Summary and Overall Comments:
The authors describe their approach for improving ICON-CLM (for a regional domain), with a particular focus on integrating more objective tuning efforts into the model optimization approach (which is exciting to see). Up to now, a more automated tuning method has not been used, and this addition is valuable and in line with broader community efforts to make tuning more objective. With respect to the model, the authors are particularly aiming to reduce overestimation of incoming SW and too low 2-m temperature biases as part of overall optimization efforts. The paper is mostly OK as written (recommend somewhere between minor and major revision), and I hesitate to recommend more as it is already long (with ~20 figures and ~10 tables), but I do think it is worthwhile to clarify throughout exactly how they view or partition tuning into “expert” and “objective” components because even objective tuning requires decisions on parameters and metrics provided by experts (the ‘computer’ itself does not decide on parameters and metrics, and thus the results are human dependent too). I think of tuning from the perspective of advances in automation and AI enabling more parameters and metrics to be considered (with the whole process more efficient), but with experts always involved in deciding on which parameters to tune & metrics to tune against -- I do not think tuning is fully separated which the paper seems to maybe imply as a new approach (although perhaps that is accidental, and only minor wording changes are needed throughout?). Additional general comments/questions are laid out below.
General Comments:
1.
Figure 1 is very helpful, but it contains quite a bit of text and acronyms, and I am still not certain I understand the formal steps at arriving at tuning that is a balance of expert judgment and objective tuning. Existing automated tuning (or auto-calibration) efforts are not trying to silo the two efforts, necessarily. Are the authors proposing a new way for merging the two aspects of tuning that CURRENT autotuning or autocalibration efforts are not considering? At present, as it exists, autotuning still implies expert involvement (because someone has to choose the parameters and metrics they compare against) – thus, the comment around line 892, and elsewhere – “LiMMo tuning cannot achieve the same model quality as expert tuning” – sort of assumes that LiMMo is determining things on its own, but if you coded up the same features that the experts are looking at, couldn’t LiMMo do better? I do not fully understand the implied extent of separation between experts and objective tuning as being referenced throughout.
2.
In the tuning strategy – it is mentioned that the tuning effects of combined parameter changes involves experts – how exactly is this done?
3.
How is structural error in the model accounted for? How is it ensured that parameter tuning is not compensating for structural errors or is a possible compensation not a concern in their modeling efforts/goals?
4.
For the observations used in the tuning, is there any concern about observational uncertainty and its role in the parameter tuning process? Are all the observations, many of which are retrievals, “truthful” enough or would accounting for uncertainty in the process influence the parameter settings?
5.
How sensitive are results to the weighting chosen? (referencing the weights in Table 2)
6.
The authors note the value of a new score (ScoPi) but only an in-press (I think) publication is provided. This should be laid out in the paper as it seems a key point when scoring across (or accounting for) very different metrics, or at least, key equations and text relevant to this need to be provided in a supplement.
7.
It was hard to keep track of, but this paper has a lot of acronyms that may not have always been defined initially; please check that undefined/unintroduced acronyms are defined before revision.

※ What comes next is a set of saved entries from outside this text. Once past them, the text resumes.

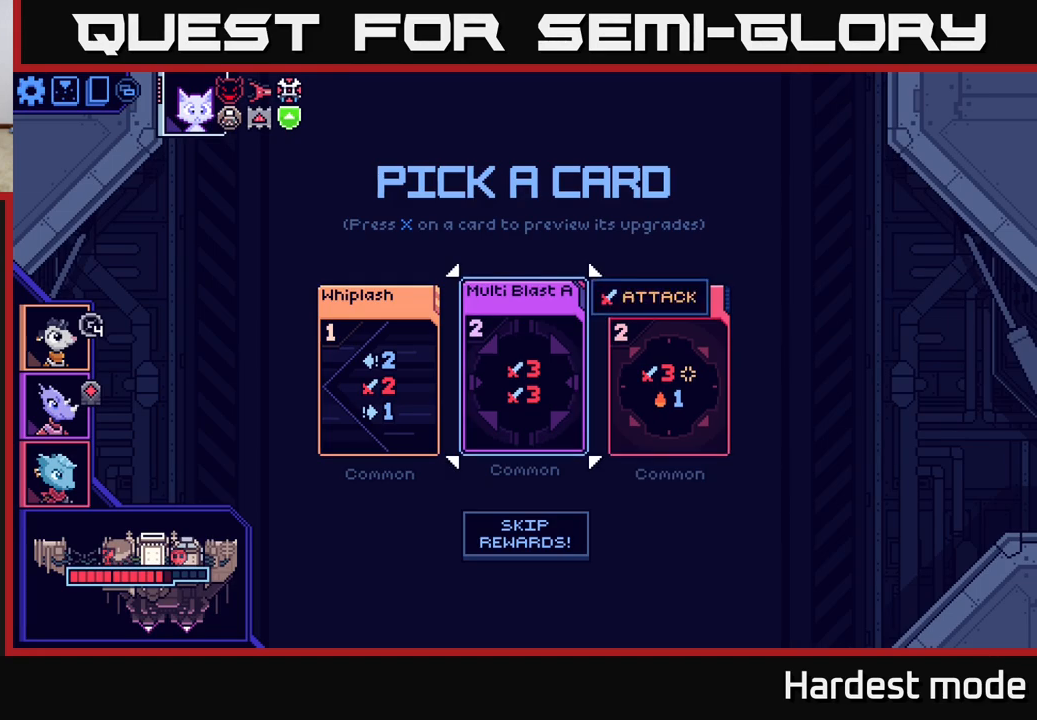
{"buttons": [], "left_stick": "center", "right_stick": "center", "events": []}
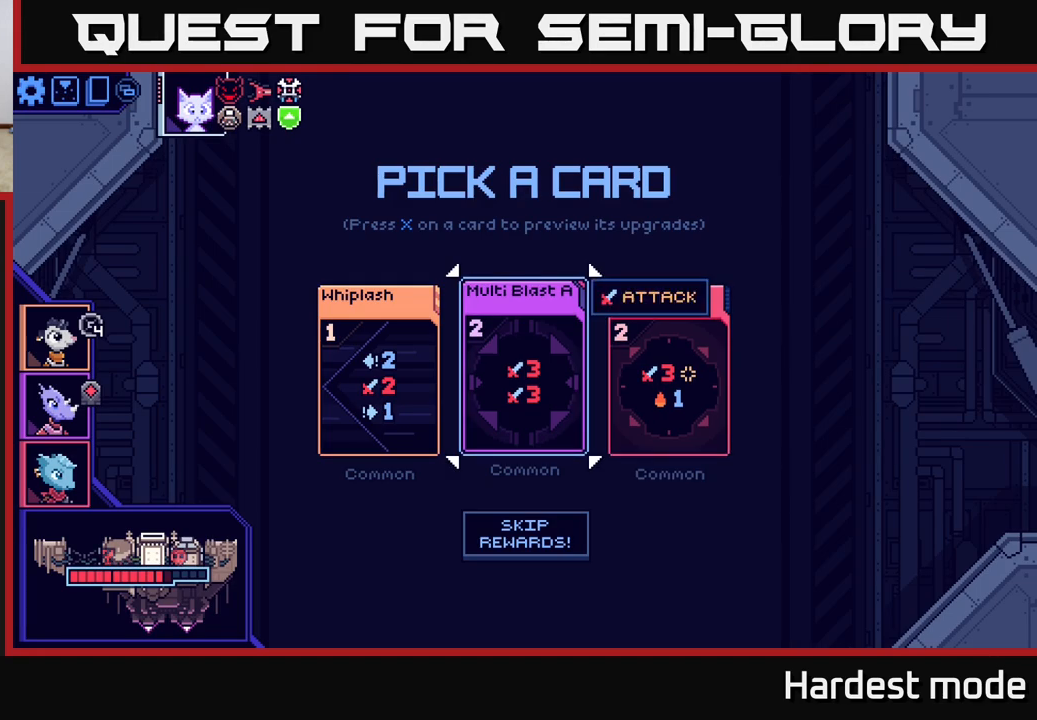
{"buttons": [], "left_stick": "center", "right_stick": "center", "events": [[133, "A", "down"], [200, "A", "up"]]}
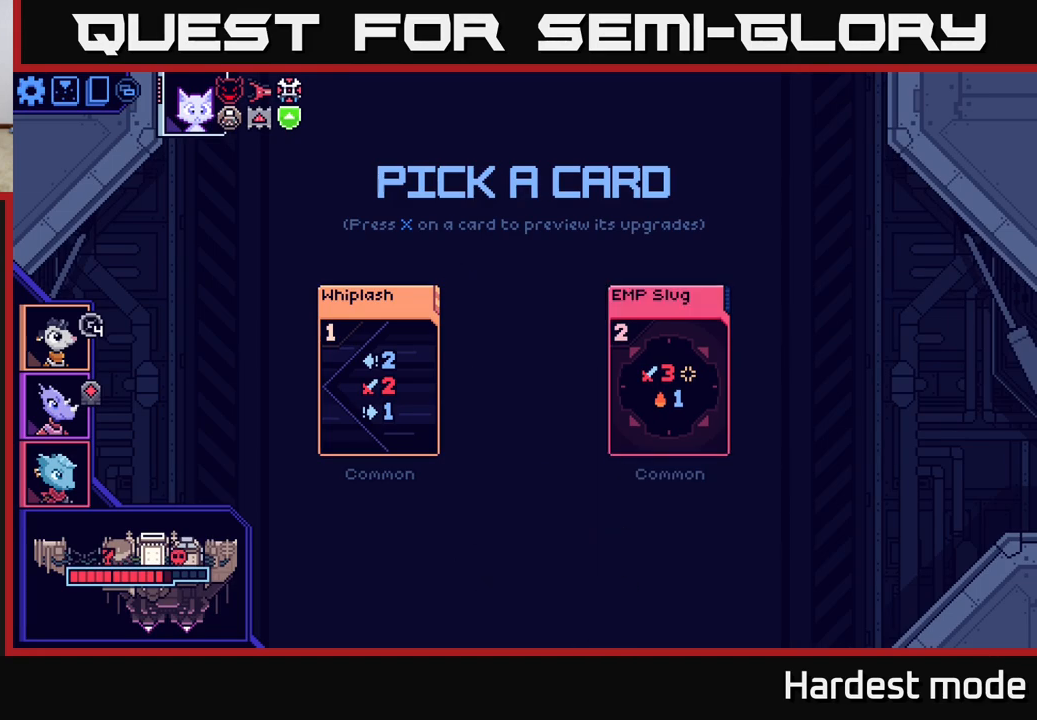
{"buttons": [], "left_stick": "center", "right_stick": "center", "events": []}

Addressing some of my general comments above only would add length to the paper, and I do wonder if some parts in the existing manuscript overall can be moved to a supplementary section (?).
Specific comments:
Line 3 in abstract: RCM acronym not defined yet, assume it is “regional climate modeling”, as introduced in first line.
Line 8: The following text/sentence is confusing to me. Additionally, it is not obvious what a “more efficient parameter combination” is -- can the sentence below be rewritten more clearly?

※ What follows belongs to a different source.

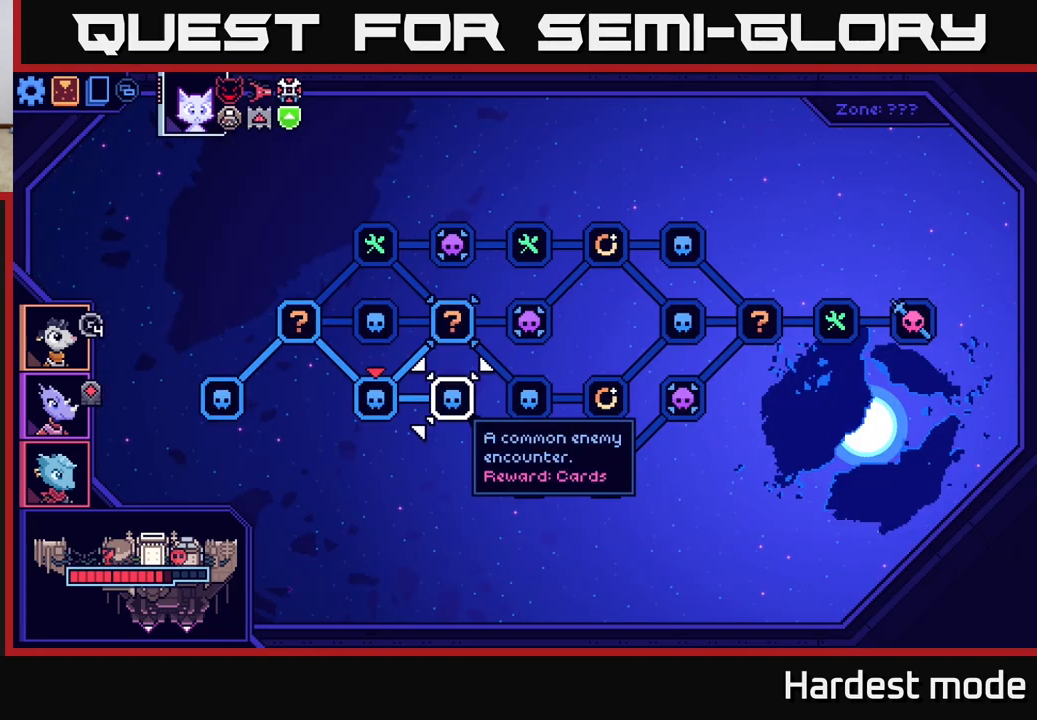
{"buttons": [], "left_stick": "center", "right_stick": "center", "events": [[283, "left_stick", "right"], [483, "left_stick", "center"]]}
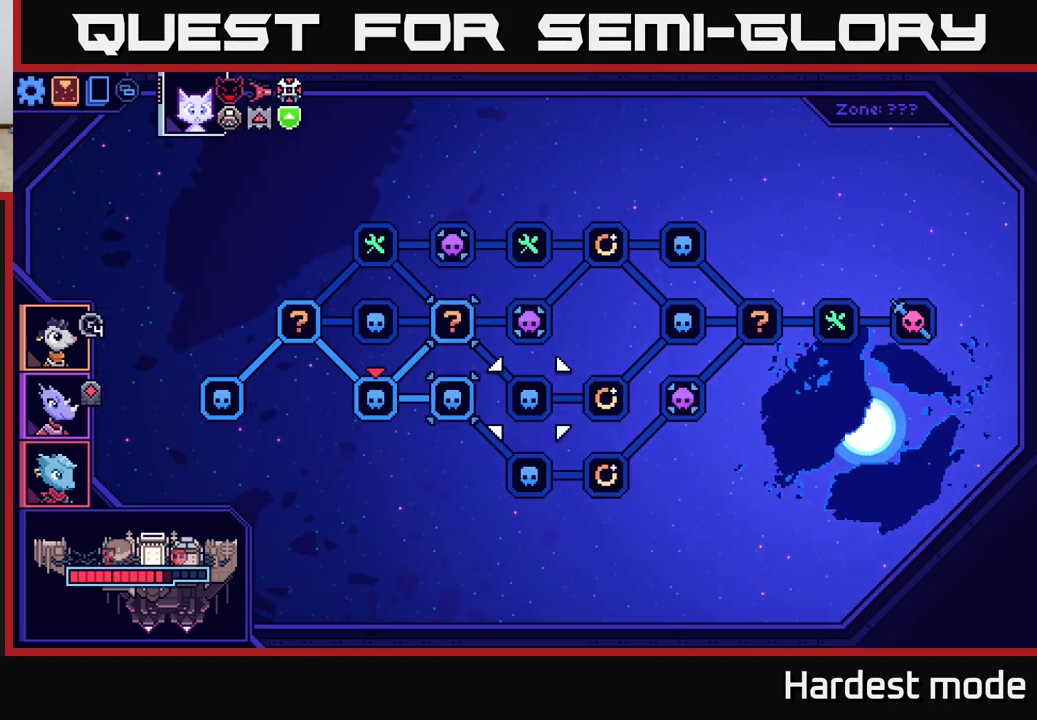
{"buttons": [], "left_stick": "center", "right_stick": "center", "events": [[200, "left_stick", "left"], [367, "left_stick", "center"]]}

“Comparing the results of optimisation by expert judgement with LiMMo showed that the latter not only confirms the expert judgement focusing on a priori known highly sensitive parameters, but additionally, it allows a model configuration fine-tuning with an explicit control over the tuning process and makes parameter combinations more efficient.”
Line 13: what does it mean to say the new “configuration could only be reached by using revised datasets” – isn’t the new configuration related to optimized parameter combinations?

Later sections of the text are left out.